MDMD is pleased to see that an assisted dying bill in Victoria is making good progress, having passed a vote in the lower house by 47 to 37. The Bill still needs to pass a vote in the upper house.
While the bill is a significant step forward, it is restricted to the “terminally ill”. In the case of Victoria, this is defined as being diagnosed with an incurable disease, illness or medical condition that is expected to cause death within 12 months. It is interesting that Victoria chooses a 12 month condition rather than the 6 months used in US states, or the “reasonably foreseeable” death, with unspecified time duration, used in Canada. Switzerland, the Netherlands and Belgium do not have a time limit in their assisted dying legislation.

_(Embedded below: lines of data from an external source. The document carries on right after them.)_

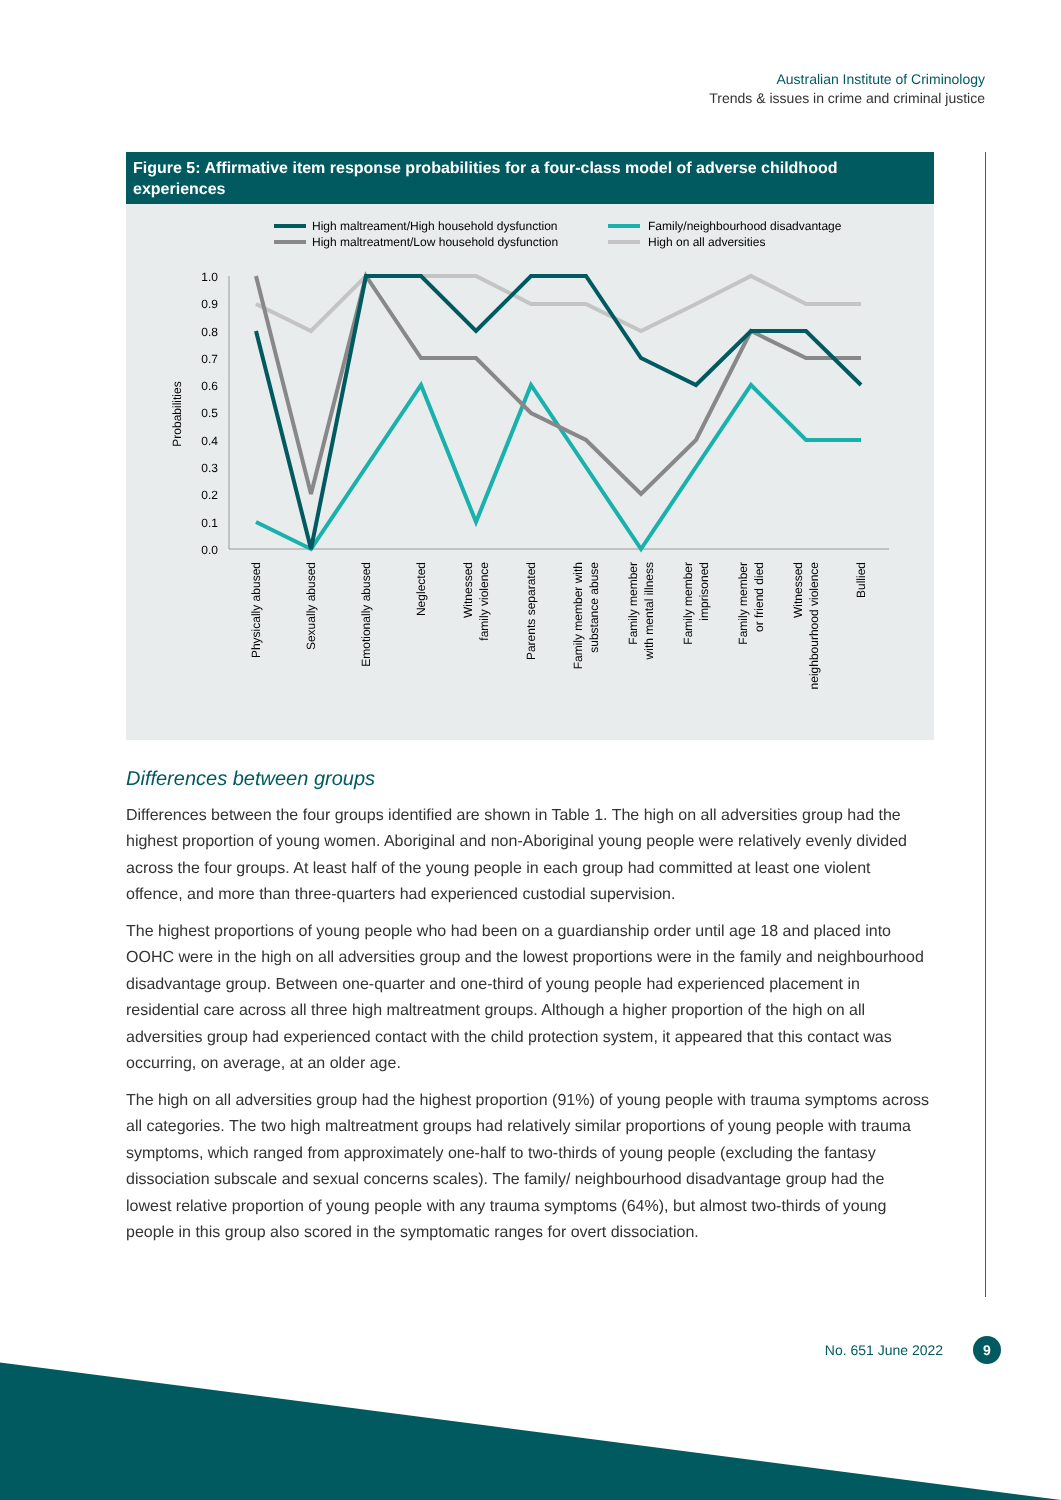Australian Institute of Criminology
Trends & issues in crime and criminal justice
Figure 5: Affirmative item response probabilities for a four-class model of adverse childhood experiences
High maltreament/High household dysfunction
High maltreatment/Low household dysfunction
Family/neighbourhood disadvantage
High on all adversities
1.0
0.9
0.8
0.7
0.6
0.5
0.4
0.3
0.2
0.1
0.0
Probabilities
Physically abused
Sexually abused
Emotionally abused
Neglected
Witnessed
family violence
Parents separated
Family member with
substance abuse
Family member
with mental illness
Family member
imprisoned
Family member
or friend died
Witnessed
neighbourhood violence
Bullied
Differences between groups
Differences between the four groups identified are shown in Table 1. The high on all adversities group had the highest proportion of young women. Aboriginal and non-Aboriginal young people were relatively evenly divided across the four groups. At least half of the young people in each group had committed at least one violent offence, and more than three-quarters had experienced custodial supervision.
The highest proportions of young people who had been on a guardianship order until age 18 and placed into OOHC were in the high on all adversities group and the lowest proportions were in the family and neighbourhood disadvantage group. Between one-quarter and one-third of young people had experienced placement in residential care across all three high maltreatment groups. Although a higher proportion of the high on all adversities group had experienced contact with the child protection system, it appeared that this contact was occurring, on average, at an older age.
The high on all adversities group had the highest proportion (91%) of young people with trauma symptoms across all categories. The two high maltreatment groups had relatively similar proportions of young people with trauma symptoms, which ranged from approximately one-half to two-thirds of young people (excluding the fantasy dissociation subscale and sexual concerns scales). The family/ neighbourhood disadvantage group had the lowest relative proportion of young people with any trauma symptoms (64%), but almost two-thirds of young people in this group also scored in the symptomatic ranges for overt dissociation.
No. 651 June 2022 9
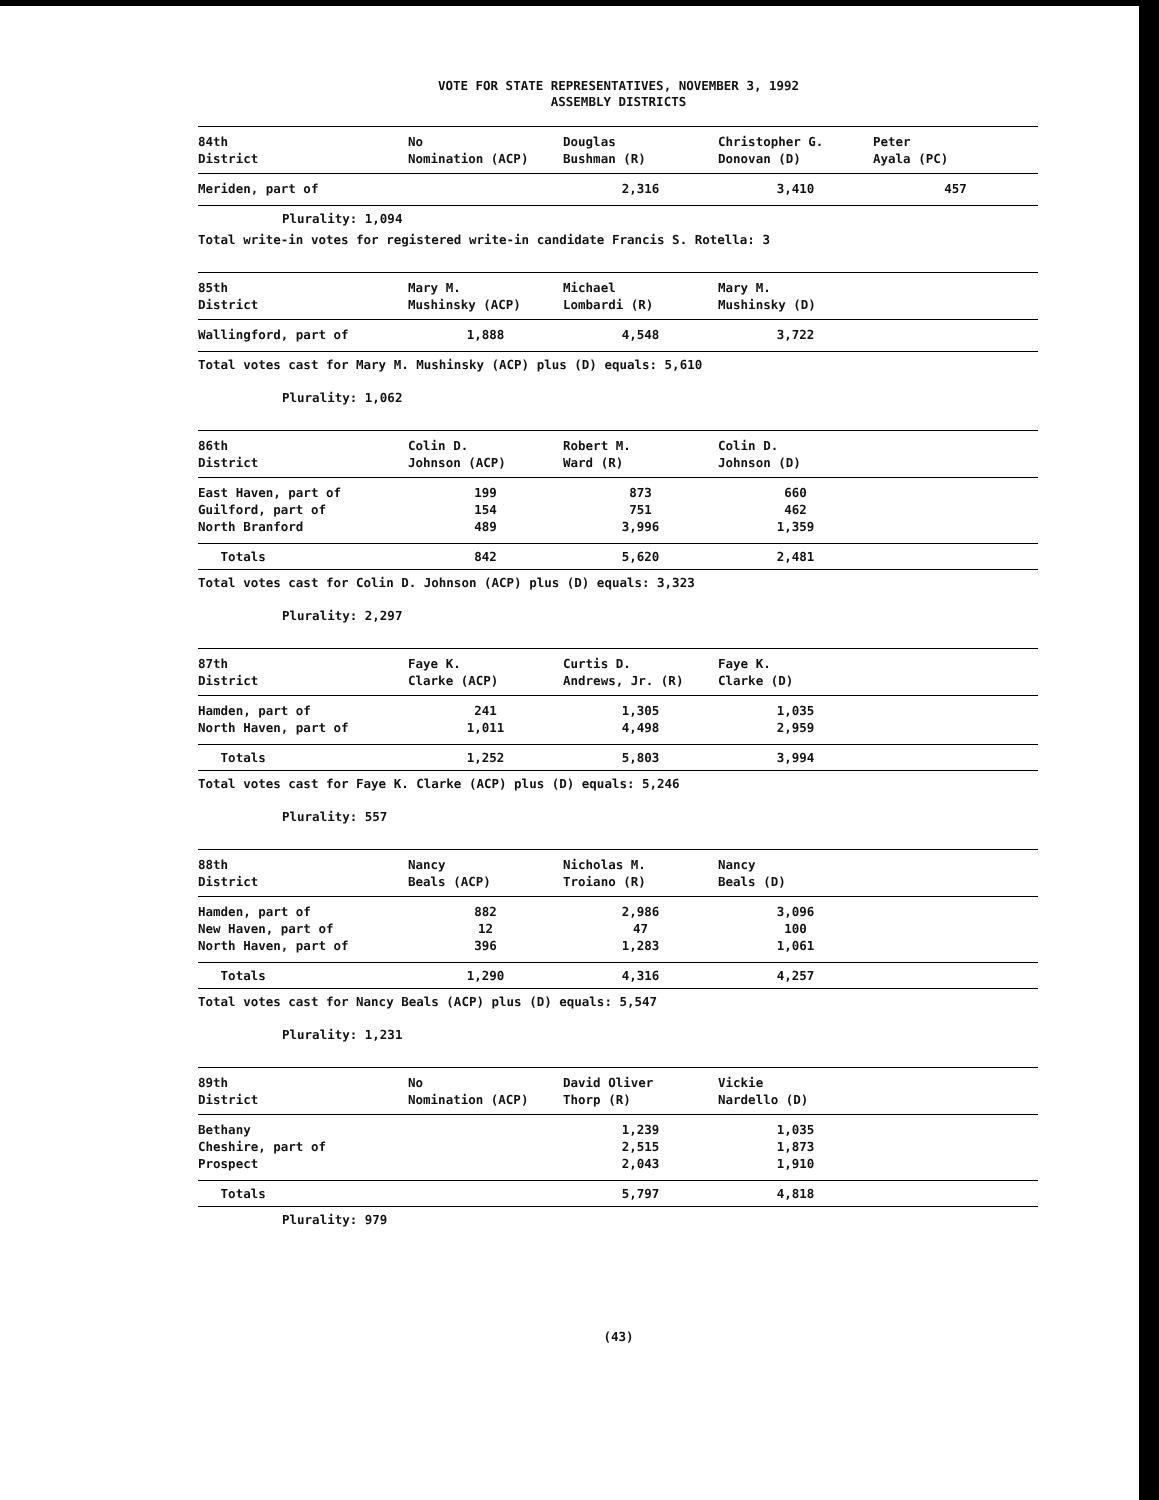VOTE FOR STATE REPRESENTATIVES, NOVEMBER 3, 1992
ASSEMBLY DISTRICTS
| 84th District | No Nomination (ACP) | Douglas Bushman (R) | Christopher G. Donovan (D) | Peter Ayala (PC) |
| --- | --- | --- | --- | --- |
| Meriden, part of | | 2,316 | 3,410 | 457 |
Plurality: 1,094
Total write-in votes for registered write-in candidate Francis S. Rotella: 3
| 85th District | Mary M. Mushinsky (ACP) | Michael Lombardi (R) | Mary M. Mushinsky (D) | |
| --- | --- | --- | --- | --- |
| Wallingford, part of | 1,888 | 4,548 | 3,722 | |
Total votes cast for Mary M. Mushinsky (ACP) plus (D) equals: 5,610
Plurality: 1,062
| 86th District | Colin D. Johnson (ACP) | Robert M. Ward (R) | Colin D. Johnson (D) | |
| --- | --- | --- | --- | --- |
| East Haven, part of | 199 | 873 | 660 | |
| Guilford, part of | 154 | 751 | 462 | |
| North Branford | 489 | 3,996 | 1,359 | |
| Totals | 842 | 5,620 | 2,481 | |
Total votes cast for Colin D. Johnson (ACP) plus (D) equals: 3,323
Plurality: 2,297
| 87th District | Faye K. Clarke (ACP) | Curtis D. Andrews, Jr. (R) | Faye K. Clarke (D) | |
| --- | --- | --- | --- | --- |
| Hamden, part of | 241 | 1,305 | 1,035 | |
| North Haven, part of | 1,011 | 4,498 | 2,959 | |
| Totals | 1,252 | 5,803 | 3,994 | |
Total votes cast for Faye K. Clarke (ACP) plus (D) equals: 5,246
Plurality: 557
| 88th District | Nancy Beals (ACP) | Nicholas M. Troiano (R) | Nancy Beals (D) | |
| --- | --- | --- | --- | --- |
| Hamden, part of | 882 | 2,986 | 3,096 | |
| New Haven, part of | 12 | 47 | 100 | |
| North Haven, part of | 396 | 1,283 | 1,061 | |
| Totals | 1,290 | 4,316 | 4,257 | |
Total votes cast for Nancy Beals (ACP) plus (D) equals: 5,547
Plurality: 1,231
| 89th District | No Nomination (ACP) | David Oliver Thorp (R) | Vickie Nardello (D) | |
| --- | --- | --- | --- | --- |
| Bethany | | 1,239 | 1,035 | |
| Cheshire, part of | | 2,515 | 1,873 | |
| Prospect | | 2,043 | 1,910 | |
| Totals | | 5,797 | 4,818 | |
Plurality: 979
(43)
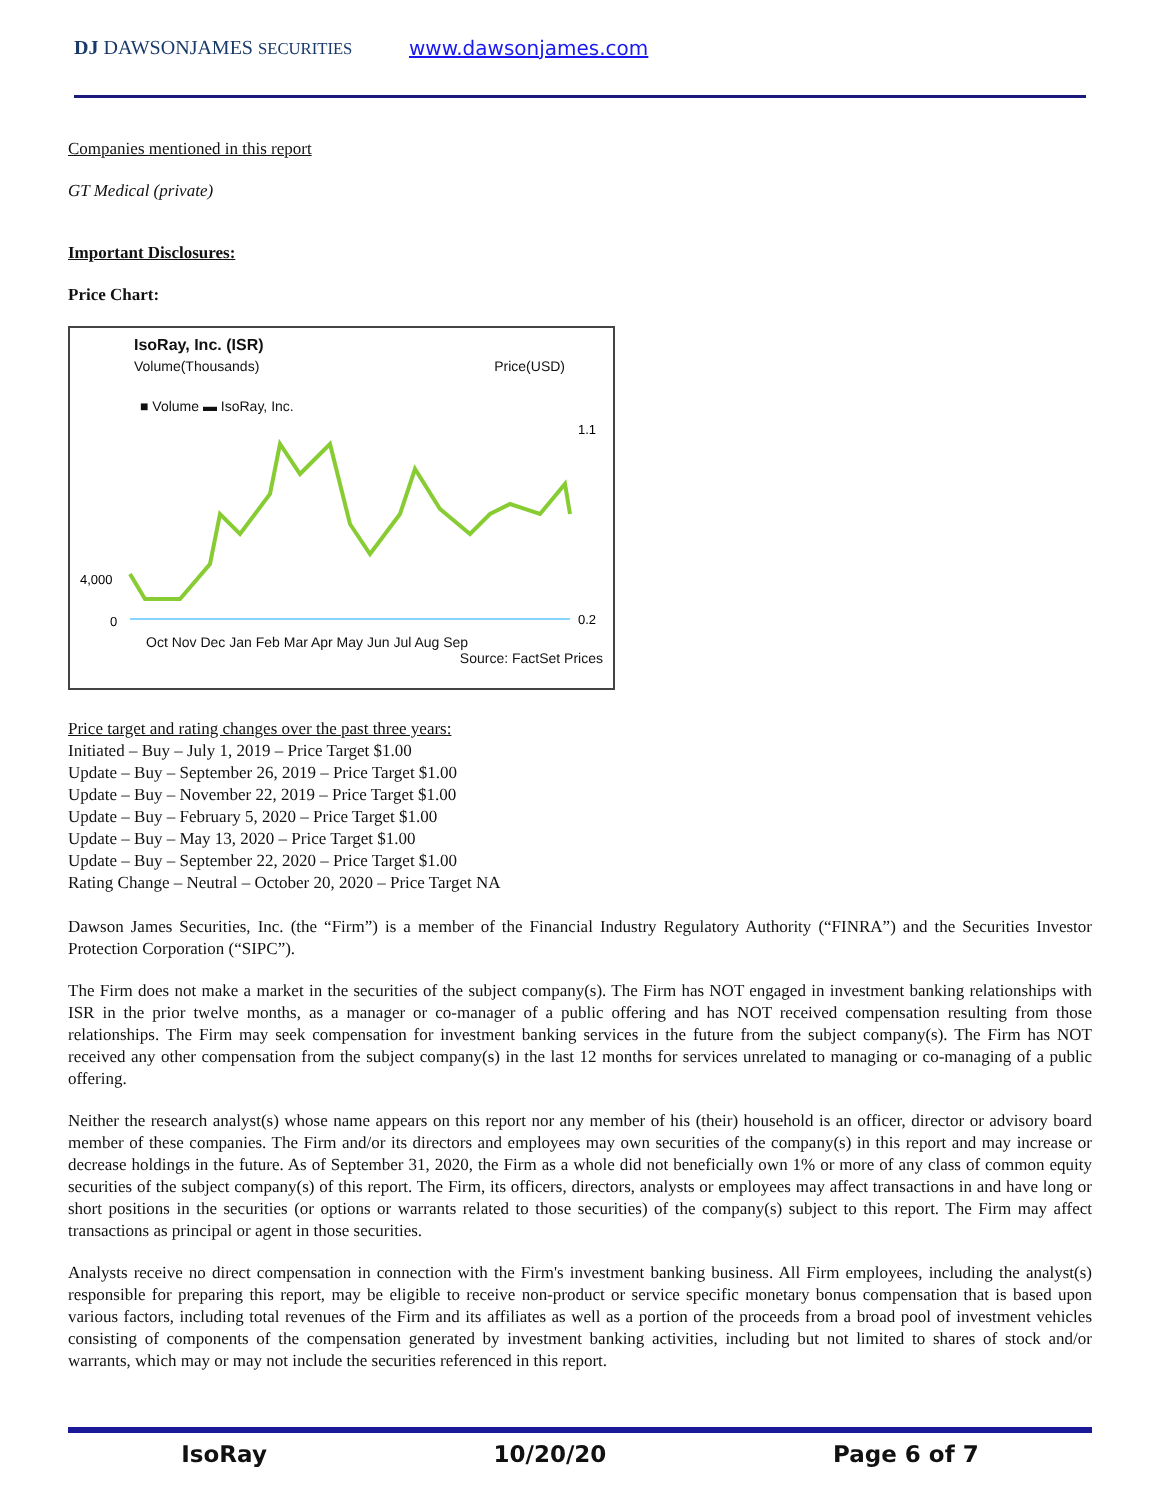DJ DAWSONJAMES SECURITIES
www.dawsonjames.com
Companies mentioned in this report
GT Medical (private)
Important Disclosures:
Price Chart:
IsoRay, Inc. (ISR)
Volume(Thousands) Price(USD)
■ Volume ▬ IsoRay, Inc.
4,000
0
1.1
0.2
Oct Nov Dec Jan Feb Mar Apr May Jun Jul Aug Sep
Source: FactSet Prices
Price target and rating changes over the past three years:
Initiated – Buy – July 1, 2019 – Price Target $1.00
Update – Buy – September 26, 2019 – Price Target $1.00
Update – Buy – November 22, 2019 – Price Target $1.00
Update – Buy – February 5, 2020 – Price Target $1.00
Update – Buy – May 13, 2020 – Price Target $1.00
Update – Buy – September 22, 2020 – Price Target $1.00
Rating Change – Neutral – October 20, 2020 – Price Target NA
Dawson James Securities, Inc. (the “Firm”) is a member of the Financial Industry Regulatory Authority (“FINRA”) and the Securities Investor Protection Corporation (“SIPC”).
The Firm does not make a market in the securities of the subject company(s). The Firm has NOT engaged in investment banking relationships with ISR in the prior twelve months, as a manager or co-manager of a public offering and has NOT received compensation resulting from those relationships. The Firm may seek compensation for investment banking services in the future from the subject company(s). The Firm has NOT received any other compensation from the subject company(s) in the last 12 months for services unrelated to managing or co-managing of a public offering.
Neither the research analyst(s) whose name appears on this report nor any member of his (their) household is an officer, director or advisory board member of these companies. The Firm and/or its directors and employees may own securities of the company(s) in this report and may increase or decrease holdings in the future. As of September 31, 2020, the Firm as a whole did not beneficially own 1% or more of any class of common equity securities of the subject company(s) of this report. The Firm, its officers, directors, analysts or employees may affect transactions in and have long or short positions in the securities (or options or warrants related to those securities) of the company(s) subject to this report. The Firm may affect transactions as principal or agent in those securities.
Analysts receive no direct compensation in connection with the Firm's investment banking business. All Firm employees, including the analyst(s) responsible for preparing this report, may be eligible to receive non-product or service specific monetary bonus compensation that is based upon various factors, including total revenues of the Firm and its affiliates as well as a portion of the proceeds from a broad pool of investment vehicles consisting of components of the compensation generated by investment banking activities, including but not limited to shares of stock and/or warrants, which may or may not include the securities referenced in this report.
IsoRay 10/20/20 Page 6 of 7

The bill proposed for the UK and rejected by the House of Commons in September 2015 followed the Oregon model and was restricted to those with a life expectancy of 6 months or less.
Which time limit, (if any), should be used? Why should terminally ill people in the UK whose life expectancy is between 6 and 12 months be denied the opportunities that those in Victoria may soon have? MDMD would like to see clarification on this from those, like Dignity in Dying, who both welcome the developments in Victoria, but seek to restrict assisted dying in the UK to those who are within 6 months of dying. It they publish explanations of their position, we will gladly link to them here.
From the MDMD perspective, we consider any time limit to be arbitrary, and at best a first step towards a more inclusive criterion. Perhaps this is necessary caution. But time limits are impossible for doctors to accurately predict and unfairly exclude people who may have to suffer for many years – such as Tony Nicklinson, Omid, and dementia sufferers like Alex Pandolfo.